Here's my analysis notes, please correct anything you think is off:
app behaviours
The form can be uploaded to Central if converted without ODK Validate validation
expected because Central generally trusts pyxform / ODK Validate to give valid XForms
Setting a default with an invalid XPath doesn't work in any form client (Enketo/Collect/Webforms)
expected since ODK Validate rejects it - though the docs are inconsistent (see below)
pyxform raises an error (from ODK Validate / Javarosa)
expected since it doesn't work but maybe pyxform could be a bit more specific about the actual problem or suggest the workaround
documentation
the ODK docs say choice names "may not contain spaces and must start with a letter or underscore"
seems like a copypasta from the survey question name section that says about the same thing
the XLSForm docs say only that choice names are "unique variable name for that answer choice"
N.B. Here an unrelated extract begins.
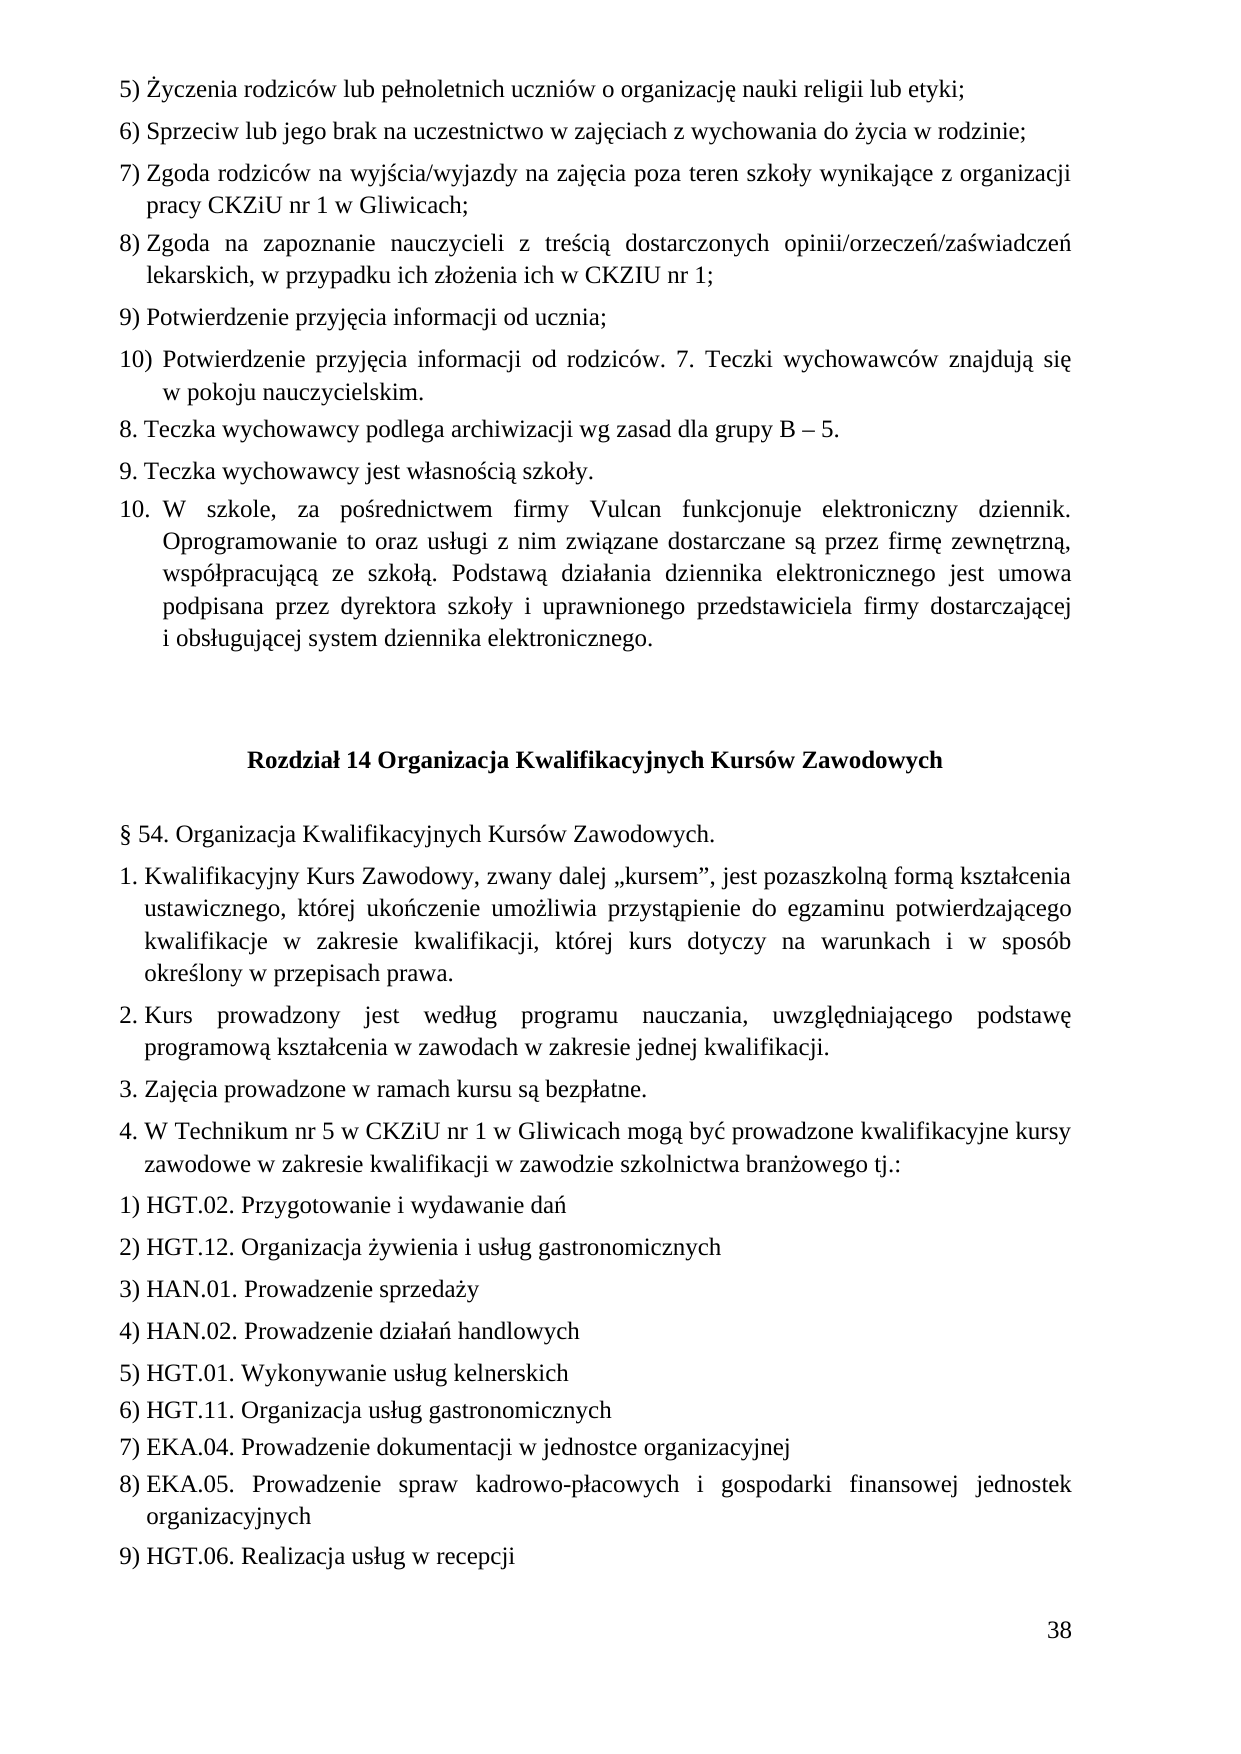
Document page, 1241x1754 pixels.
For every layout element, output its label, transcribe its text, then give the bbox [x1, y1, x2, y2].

list HGT.01. Wykonywanie usług kelnerskich [119, 1358, 1072, 1387]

there are examples of forms with numeric defaults but not with selects
form processing
error comes from Javarosa (via ODK Validate via pyxform) from code that seems to attempt to parse dynamic default values (setvalue) as an XPath source here
pyxform doesn't complain about choice names starting with a number, and actually has a test (added May 2021) that makes sure numeric choices are allowed, although the PR source changes didn't have anything to do with that specifically (it was about detecting dynamic labels) PR here
pyxform validates choice names when used in multiple choice, to not allow values containing a space (which is fine I think, otherwise in the above example it couldn't select 2 defaults) source here
So it seems like follow up actions could be
docs: update the ODK docs to match XLSForm docs i.e. no character rules for choice value names except that multi-choice can't have spaces, and the choices must be unique
docs: mention the requirement that dynamic default values have to be valid XPaths (possibly covered by this issue) so the string('') workaround might be needed if a static value looks like an expression
pyxform: add a test to document the current behaviour as expected (there's a lot of similar ones but not exactly the cases shown here)
webforms/collect/enketo: add a test (if not already) that the string('') workaround pattern works
I think knowing that the below operator is a valid value for the default column is helpful (I had tried other expressions like concat and not all are accepted), and remembering that values that aren't pure numbers or text should be wrapped in this expression to avoid the pyxform issues. Adding it to the docs would be helpful also.